▸ What the exercise asks
Your job is to copy the data that follows exactly, every line included.

-.-.-

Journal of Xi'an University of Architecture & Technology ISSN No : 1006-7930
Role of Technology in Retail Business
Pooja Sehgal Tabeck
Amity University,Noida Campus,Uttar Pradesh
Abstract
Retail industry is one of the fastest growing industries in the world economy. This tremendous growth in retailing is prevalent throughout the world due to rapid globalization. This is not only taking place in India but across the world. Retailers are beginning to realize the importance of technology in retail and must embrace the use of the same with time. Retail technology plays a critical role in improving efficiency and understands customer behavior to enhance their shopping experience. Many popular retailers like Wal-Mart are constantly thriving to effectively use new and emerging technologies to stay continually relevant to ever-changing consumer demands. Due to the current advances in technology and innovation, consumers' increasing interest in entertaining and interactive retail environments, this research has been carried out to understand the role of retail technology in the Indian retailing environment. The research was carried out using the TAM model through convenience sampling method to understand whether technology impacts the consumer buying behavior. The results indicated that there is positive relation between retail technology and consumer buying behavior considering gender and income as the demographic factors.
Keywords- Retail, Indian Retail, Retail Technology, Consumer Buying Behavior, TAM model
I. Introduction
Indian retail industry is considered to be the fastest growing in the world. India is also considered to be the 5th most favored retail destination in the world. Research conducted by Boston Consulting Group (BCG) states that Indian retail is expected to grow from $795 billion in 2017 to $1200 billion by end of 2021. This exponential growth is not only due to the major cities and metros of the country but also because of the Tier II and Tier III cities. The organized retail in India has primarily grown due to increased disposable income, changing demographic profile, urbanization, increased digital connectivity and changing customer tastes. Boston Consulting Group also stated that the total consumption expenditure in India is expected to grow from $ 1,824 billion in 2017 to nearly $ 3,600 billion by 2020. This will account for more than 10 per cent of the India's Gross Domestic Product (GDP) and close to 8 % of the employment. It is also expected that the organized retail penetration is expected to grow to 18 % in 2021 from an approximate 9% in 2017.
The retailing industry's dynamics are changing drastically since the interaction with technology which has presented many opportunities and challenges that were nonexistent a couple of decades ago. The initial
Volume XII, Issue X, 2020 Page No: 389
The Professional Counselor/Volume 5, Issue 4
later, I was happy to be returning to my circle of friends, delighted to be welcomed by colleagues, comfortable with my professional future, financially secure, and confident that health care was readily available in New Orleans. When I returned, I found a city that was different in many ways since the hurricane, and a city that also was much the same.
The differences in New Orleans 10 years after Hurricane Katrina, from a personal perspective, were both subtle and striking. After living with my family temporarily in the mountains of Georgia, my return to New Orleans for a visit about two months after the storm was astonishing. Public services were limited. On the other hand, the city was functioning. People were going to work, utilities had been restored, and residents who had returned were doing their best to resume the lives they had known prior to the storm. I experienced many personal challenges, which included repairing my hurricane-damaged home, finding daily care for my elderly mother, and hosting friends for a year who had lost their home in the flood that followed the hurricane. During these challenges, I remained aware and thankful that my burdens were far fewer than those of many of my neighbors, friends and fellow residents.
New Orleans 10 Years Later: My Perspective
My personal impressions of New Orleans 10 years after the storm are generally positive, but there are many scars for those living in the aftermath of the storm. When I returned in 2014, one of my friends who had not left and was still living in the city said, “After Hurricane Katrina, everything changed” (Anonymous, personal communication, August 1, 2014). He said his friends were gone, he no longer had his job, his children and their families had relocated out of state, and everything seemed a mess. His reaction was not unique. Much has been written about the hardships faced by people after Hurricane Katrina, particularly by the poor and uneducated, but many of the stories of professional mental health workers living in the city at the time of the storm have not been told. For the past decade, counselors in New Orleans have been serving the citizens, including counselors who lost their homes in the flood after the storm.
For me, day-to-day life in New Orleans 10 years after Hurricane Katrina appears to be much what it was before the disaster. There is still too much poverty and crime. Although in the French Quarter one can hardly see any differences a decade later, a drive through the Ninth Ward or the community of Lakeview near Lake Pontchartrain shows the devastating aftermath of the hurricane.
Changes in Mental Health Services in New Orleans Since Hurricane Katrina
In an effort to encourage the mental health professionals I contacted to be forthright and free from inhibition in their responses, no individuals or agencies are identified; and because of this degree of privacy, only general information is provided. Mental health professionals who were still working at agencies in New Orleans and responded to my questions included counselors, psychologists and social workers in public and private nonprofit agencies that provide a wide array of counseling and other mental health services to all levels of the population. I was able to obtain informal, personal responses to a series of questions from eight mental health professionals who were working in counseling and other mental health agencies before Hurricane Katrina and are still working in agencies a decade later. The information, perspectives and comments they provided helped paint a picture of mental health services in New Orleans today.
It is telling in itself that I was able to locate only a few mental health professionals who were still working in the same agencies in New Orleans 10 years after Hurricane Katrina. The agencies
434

-.-.-

▸ Response
Journal of Xi'an University of Architecture & Technology ISSN No : 1006-7930
Role of Technology in Retail Business
Pooja Sehgal Tabeck
Amity University,Noida Campus,Uttar Pradesh
Abstract
Retail industry is one of the fastest growing industries in the world economy. This tremendous growth in retailing is prevalent throughout the world due to rapid globalization. This is not only taking place in India but across the world. Retailers are beginning to realize the importance of technology in retail and must embrace the use of the same with time. Retail technology plays a critical role in improving efficiency and understands customer behavior to enhance their shopping experience. Many popular retailers like Wal-Mart are constantly thriving to effectively use new and emerging technologies to stay continually relevant to ever-changing consumer demands. Due to the current advances in technology and innovation, consumers' increasing interest in entertaining and interactive retail environments, this research has been carried out to understand the role of retail technology in the Indian retailing environment. The research was carried out using the TAM model through convenience sampling method to understand whether technology impacts the consumer buying behavior. The results indicated that there is positive relation between retail technology and consumer buying behavior considering gender and income as the demographic factors.
Keywords- Retail, Indian Retail, Retail Technology, Consumer Buying Behavior, TAM model
I. Introduction
Indian retail industry is considered to be the fastest growing in the world. India is also considered to be the 5th most favored retail destination in the world. Research conducted by Boston Consulting Group (BCG) states that Indian retail is expected to grow from $795 billion in 2017 to $1200 billion by end of 2021. This exponential growth is not only due to the major cities and metros of the country but also because of the Tier II and Tier III cities. The organized retail in India has primarily grown due to increased disposable income, changing demographic profile, urbanization, increased digital connectivity and changing customer tastes. Boston Consulting Group also stated that the total consumption expenditure in India is expected to grow from $ 1,824 billion in 2017 to nearly $ 3,600 billion by 2020. This will account for more than 10 per cent of the India's Gross Domestic Product (GDP) and close to 8 % of the employment. It is also expected that the organized retail penetration is expected to grow to 18 % in 2021 from an approximate 9% in 2017.
The retailing industry's dynamics are changing drastically since the interaction with technology which has presented many opportunities and challenges that were nonexistent a couple of decades ago. The initial
Volume XII, Issue X, 2020 Page No: 389
The Professional Counselor/Volume 5, Issue 4
later, I was happy to be returning to my circle of friends, delighted to be welcomed by colleagues, comfortable with my professional future, financially secure, and confident that health care was readily available in New Orleans. When I returned, I found a city that was different in many ways since the hurricane, and a city that also was much the same.
The differences in New Orleans 10 years after Hurricane Katrina, from a personal perspective, were both subtle and striking. After living with my family temporarily in the mountains of Georgia, my return to New Orleans for a visit about two months after the storm was astonishing. Public services were limited. On the other hand, the city was functioning. People were going to work, utilities had been restored, and residents who had returned were doing their best to resume the lives they had known prior to the storm. I experienced many personal challenges, which included repairing my hurricane-damaged home, finding daily care for my elderly mother, and hosting friends for a year who had lost their home in the flood that followed the hurricane. During these challenges, I remained aware and thankful that my burdens were far fewer than those of many of my neighbors, friends and fellow residents.
New Orleans 10 Years Later: My Perspective
My personal impressions of New Orleans 10 years after the storm are generally positive, but there are many scars for those living in the aftermath of the storm. When I returned in 2014, one of my friends who had not left and was still living in the city said, “After Hurricane Katrina, everything changed” (Anonymous, personal communication, August 1, 2014). He said his friends were gone, he no longer had his job, his children and their families had relocated out of state, and everything seemed a mess. His reaction was not unique. Much has been written about the hardships faced by people after Hurricane Katrina, particularly by the poor and uneducated, but many of the stories of professional mental health workers living in the city at the time of the storm have not been told. For the past decade, counselors in New Orleans have been serving the citizens, including counselors who lost their homes in the flood after the storm.
For me, day-to-day life in New Orleans 10 years after Hurricane Katrina appears to be much what it was before the disaster. There is still too much poverty and crime. Although in the French Quarter one can hardly see any differences a decade later, a drive through the Ninth Ward or the community of Lakeview near Lake Pontchartrain shows the devastating aftermath of the hurricane.
Changes in Mental Health Services in New Orleans Since Hurricane Katrina
In an effort to encourage the mental health professionals I contacted to be forthright and free from inhibition in their responses, no individuals or agencies are identified; and because of this degree of privacy, only general information is provided. Mental health professionals who were still working at agencies in New Orleans and responded to my questions included counselors, psychologists and social workers in public and private nonprofit agencies that provide a wide array of counseling and other mental health services to all levels of the population. I was able to obtain informal, personal responses to a series of questions from eight mental health professionals who were working in counseling and other mental health agencies before Hurricane Katrina and are still working in agencies a decade later. The information, perspectives and comments they provided helped paint a picture of mental health services in New Orleans today.
It is telling in itself that I was able to locate only a few mental health professionals who were still working in the same agencies in New Orleans 10 years after Hurricane Katrina. The agencies
434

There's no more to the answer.